__The problem__. Continue the post below about hunting for historical NCAA win-loss records, picking up right after its last sentence.

===== Text excerpt =====

How to get historical NCAA data
I just want a simple historical record of wins and losses. Kaggle isn’t helpful. Google isn’t helpful. Reddit isn’t helpful.
Or, maybe I’m just really bad at googling? Maybe I simply do not understand enough about college football to understand what I should be asking the internet in order to get what I need from the internet.
TL;DR: I did a lot of scraping today.
THE GOOD NEWS: After some serious hunting, I found stats.ncaa.org
THE BAD NEWS: The urls are intentionally de-coupled from school names (to dissuade scraping, one presumes)

===== Extracted material =====

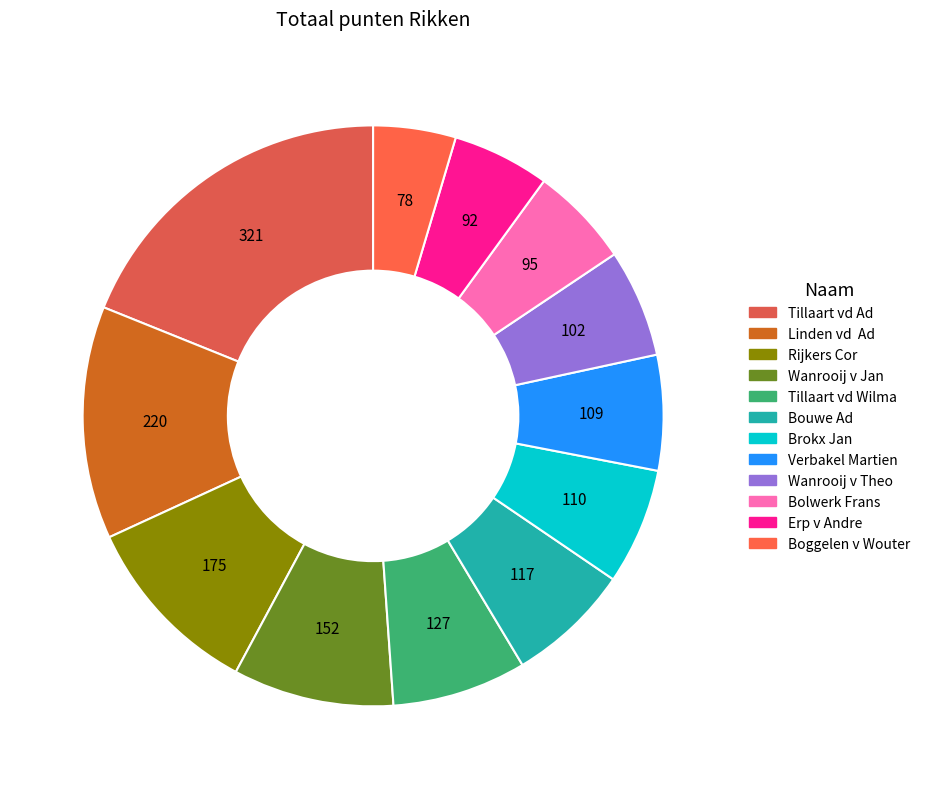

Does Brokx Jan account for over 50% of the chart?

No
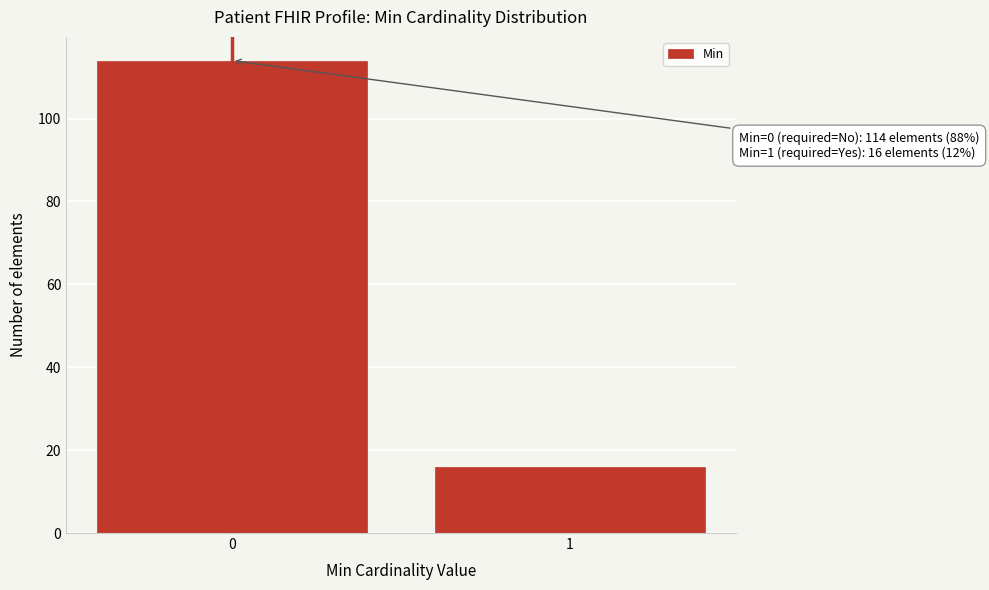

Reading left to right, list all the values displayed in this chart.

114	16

=====

__Answer to the problem__.
THE GOOD NEWS: After SERIOUS digging on stats.ncaa.org I found a page that listed the schools with links to a more serious “school” page that contained what I can only assume is the internal ncaa reference number that is used in the urls for historical data
THE BAD NEWS: One cannot simply copy and paste these urls
THE GOOD NEWS: One CAN copy the data, including the links, into excel
THE BAD NEWS: The links don’t show up as hyperlinks so I cannot get the hidden number from the URL like I hoped
THE GOOD NEWS: I can write a quick VBA script to make a function called GetURL and create a new column with this naked URL and export the csv and then split on the backslashes etc to get this very sacred number
THE BAD NEWS: Upon testing my urls with my new sacred numbers, I get a 403 error – the url is It is protected by a redirect (to dissuade scraping again, one presumes)
THE GOOD NEWS: Python requests handles redirects
THE BAD NEWS: Even with the requests package, still getting a 403 error, even though I can clearly access it via my browser
THE GOOD NEWS: I can fake my headers and pretend to be a browser trying to access the page
THE BAD NEWS: There are many tables with a ton of different headings and information
THE GOOD NEWS: I discovered that I can use requests + pd.read_html and skip beautiful soup entirely to turn tabular data into data frames!!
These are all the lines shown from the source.